§ EXERCISE INSTRUCTIONS
Find the line containing "CSG-103, priority: Could -> Must" in the entries below. Restate it and each line after it, word for word, up to and including the line containing "CSG-164, owner: JT -> MS".

### INPUT

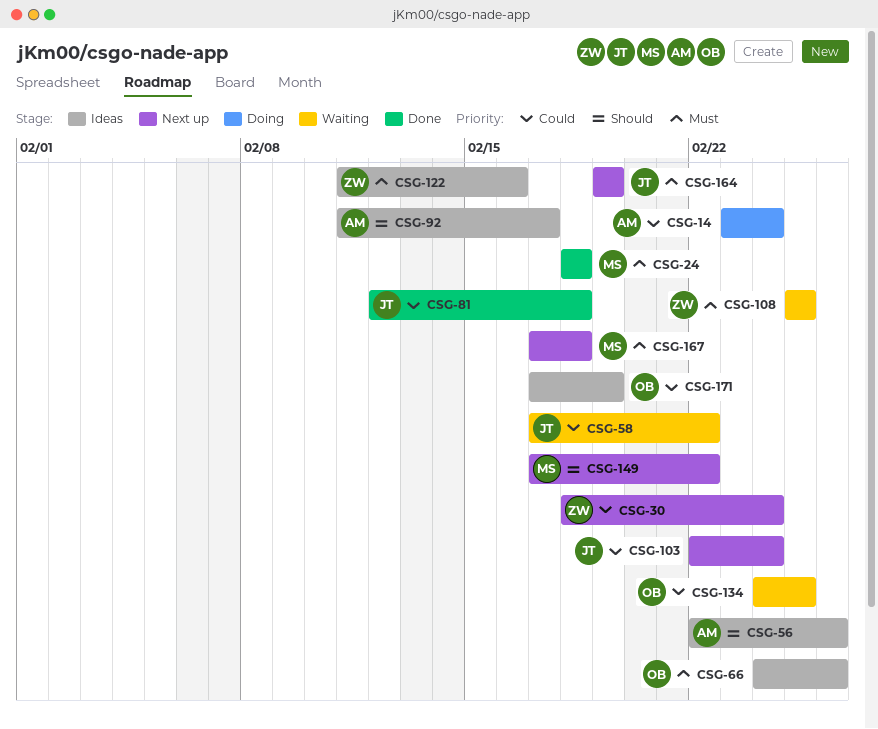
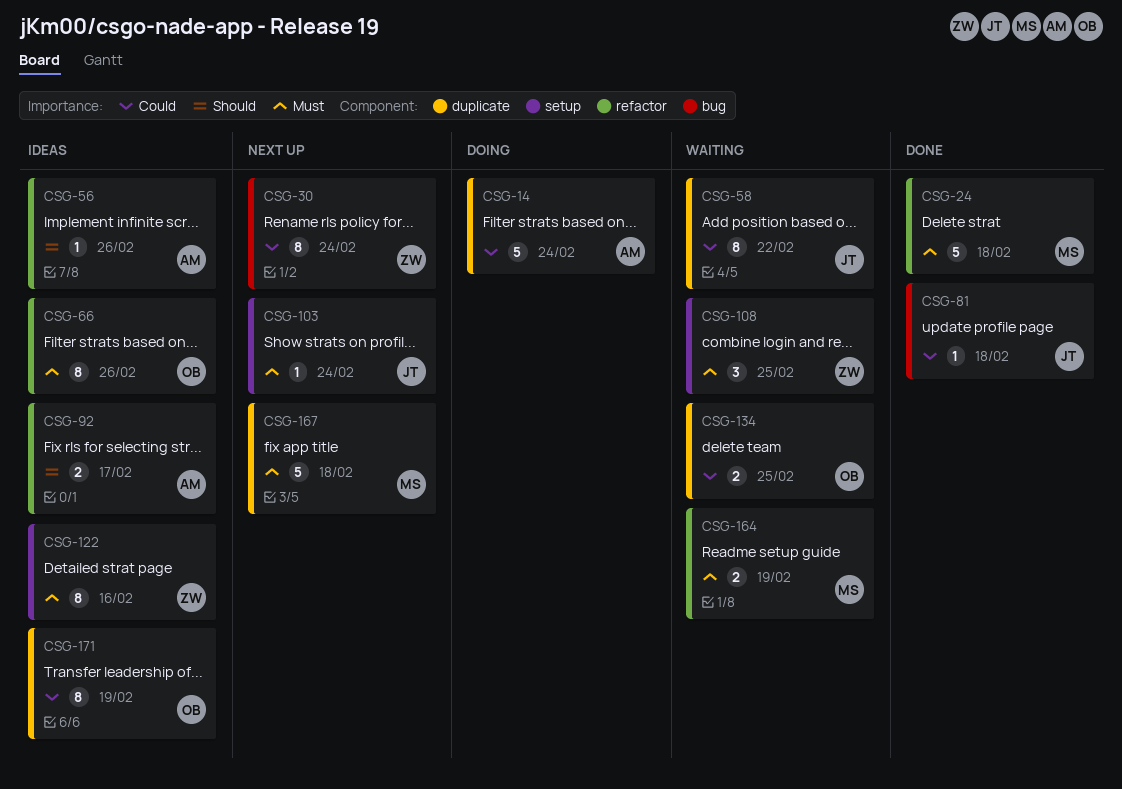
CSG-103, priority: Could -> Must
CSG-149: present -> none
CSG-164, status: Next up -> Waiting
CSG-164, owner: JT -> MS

######
### INPUT

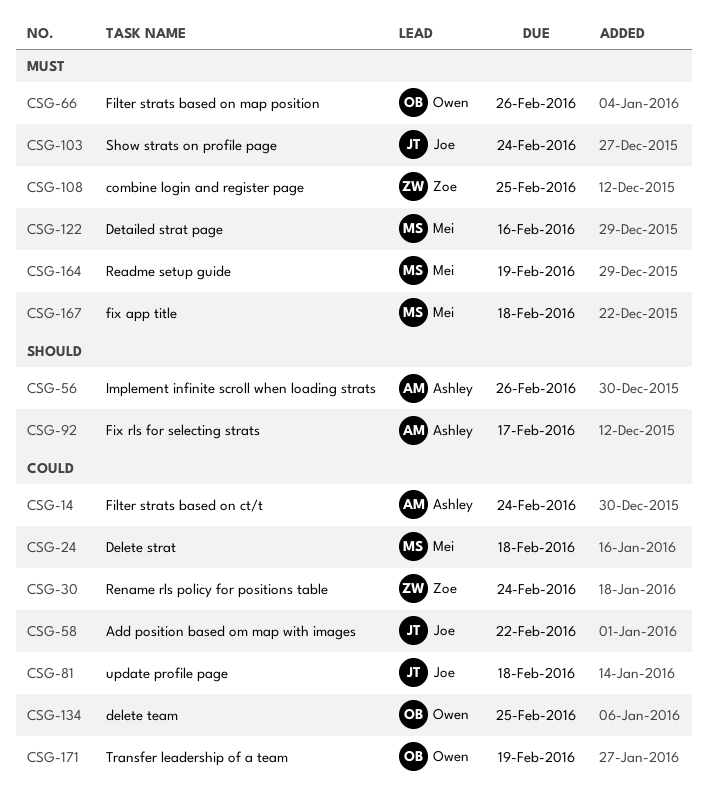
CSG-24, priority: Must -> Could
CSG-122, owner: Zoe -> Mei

######

§ YOUR SOLUTION
CSG-103, priority: Could -> Must
CSG-149: present -> none
CSG-164, status: Next up -> Waiting
CSG-164, owner: JT -> MS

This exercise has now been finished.